(PROVIDED MATERIAL Opens)

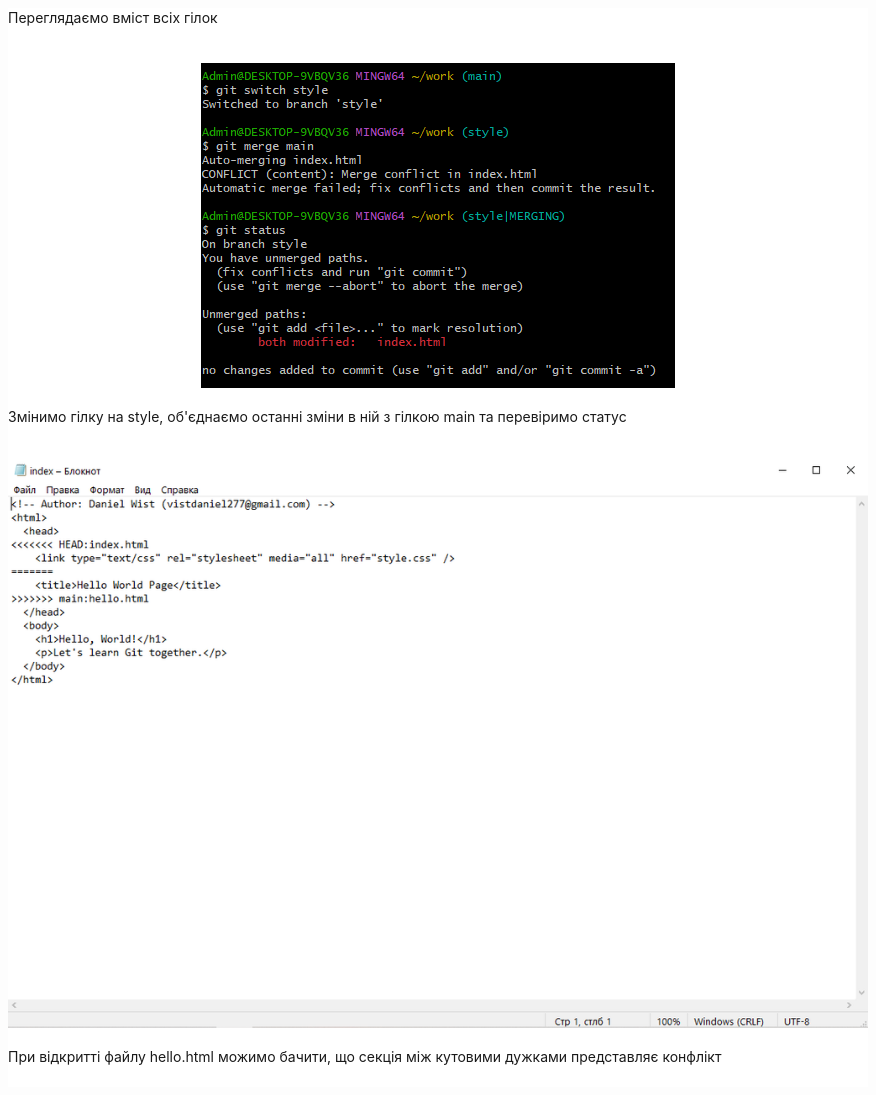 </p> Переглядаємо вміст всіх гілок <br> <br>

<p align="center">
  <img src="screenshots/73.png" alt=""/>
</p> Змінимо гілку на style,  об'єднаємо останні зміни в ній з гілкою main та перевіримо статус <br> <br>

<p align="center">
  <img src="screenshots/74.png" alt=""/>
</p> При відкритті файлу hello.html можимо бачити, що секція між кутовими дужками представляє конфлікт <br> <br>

(PROVIDED MATERIAL Closes)
(PROVIDED MATERIAL Opens)

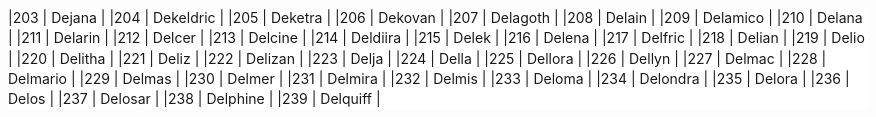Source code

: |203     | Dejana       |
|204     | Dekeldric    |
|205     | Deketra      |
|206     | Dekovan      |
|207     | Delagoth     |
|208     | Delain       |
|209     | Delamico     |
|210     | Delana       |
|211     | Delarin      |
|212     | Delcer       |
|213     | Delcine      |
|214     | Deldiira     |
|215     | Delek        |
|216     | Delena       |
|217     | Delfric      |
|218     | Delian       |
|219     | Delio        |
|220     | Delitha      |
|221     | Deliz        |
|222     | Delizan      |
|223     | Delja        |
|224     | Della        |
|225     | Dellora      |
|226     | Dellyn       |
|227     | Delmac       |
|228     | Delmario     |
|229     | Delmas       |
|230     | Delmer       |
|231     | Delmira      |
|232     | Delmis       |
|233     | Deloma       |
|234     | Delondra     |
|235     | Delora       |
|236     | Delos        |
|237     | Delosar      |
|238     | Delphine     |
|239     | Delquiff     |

(PROVIDED MATERIAL Closes)
(PROVIDED MATERIAL Opens)

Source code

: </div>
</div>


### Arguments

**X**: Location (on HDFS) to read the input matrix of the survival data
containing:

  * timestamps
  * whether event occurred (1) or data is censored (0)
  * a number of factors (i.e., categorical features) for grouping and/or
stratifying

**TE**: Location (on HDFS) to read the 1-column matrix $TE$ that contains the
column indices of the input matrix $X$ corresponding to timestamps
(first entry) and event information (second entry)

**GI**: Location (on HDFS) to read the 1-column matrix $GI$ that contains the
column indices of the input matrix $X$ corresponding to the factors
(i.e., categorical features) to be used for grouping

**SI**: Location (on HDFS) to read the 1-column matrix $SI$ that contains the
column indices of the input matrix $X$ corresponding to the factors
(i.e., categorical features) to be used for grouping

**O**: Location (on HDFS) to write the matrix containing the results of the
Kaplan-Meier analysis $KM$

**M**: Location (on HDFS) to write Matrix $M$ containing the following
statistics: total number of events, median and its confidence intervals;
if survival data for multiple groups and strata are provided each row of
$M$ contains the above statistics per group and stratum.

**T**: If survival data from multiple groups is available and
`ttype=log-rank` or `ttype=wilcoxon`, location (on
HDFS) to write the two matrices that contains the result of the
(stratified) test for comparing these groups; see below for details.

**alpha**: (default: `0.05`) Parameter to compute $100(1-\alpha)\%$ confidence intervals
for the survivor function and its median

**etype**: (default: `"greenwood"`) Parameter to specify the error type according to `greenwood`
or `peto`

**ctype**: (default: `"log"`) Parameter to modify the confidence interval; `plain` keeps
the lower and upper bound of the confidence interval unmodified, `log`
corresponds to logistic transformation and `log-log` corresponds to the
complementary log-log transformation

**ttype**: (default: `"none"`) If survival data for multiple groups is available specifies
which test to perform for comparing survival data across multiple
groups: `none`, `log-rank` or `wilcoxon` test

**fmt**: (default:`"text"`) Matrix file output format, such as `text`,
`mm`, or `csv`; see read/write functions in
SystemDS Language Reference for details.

(PROVIDED MATERIAL Closes)

**WHAT THE EXERCISE ASKS**
Duplicate the data from the line containing "</p> Переглядаємо вміст всіх гілок <br> <br>" through the line containing "</p> При відкритті", both of those lines included. Leave the pictures out of your copy.

**SOLUTION**
 </p> Переглядаємо вміст всіх гілок <br> <br>

<p align="center">
  <img src="screenshots/73.png" alt=""/>
</p> Змінимо гілку на style,  об'єднаємо останні зміни в ній з гілкою main та перевіримо статус <br> <br>

<p align="center">
  <img src="screenshots/74.png" alt=""/>
</p> При відкритті файлу hello.html можимо бачити, що секція між кутовими дужками представляє конфлікт <br> <br>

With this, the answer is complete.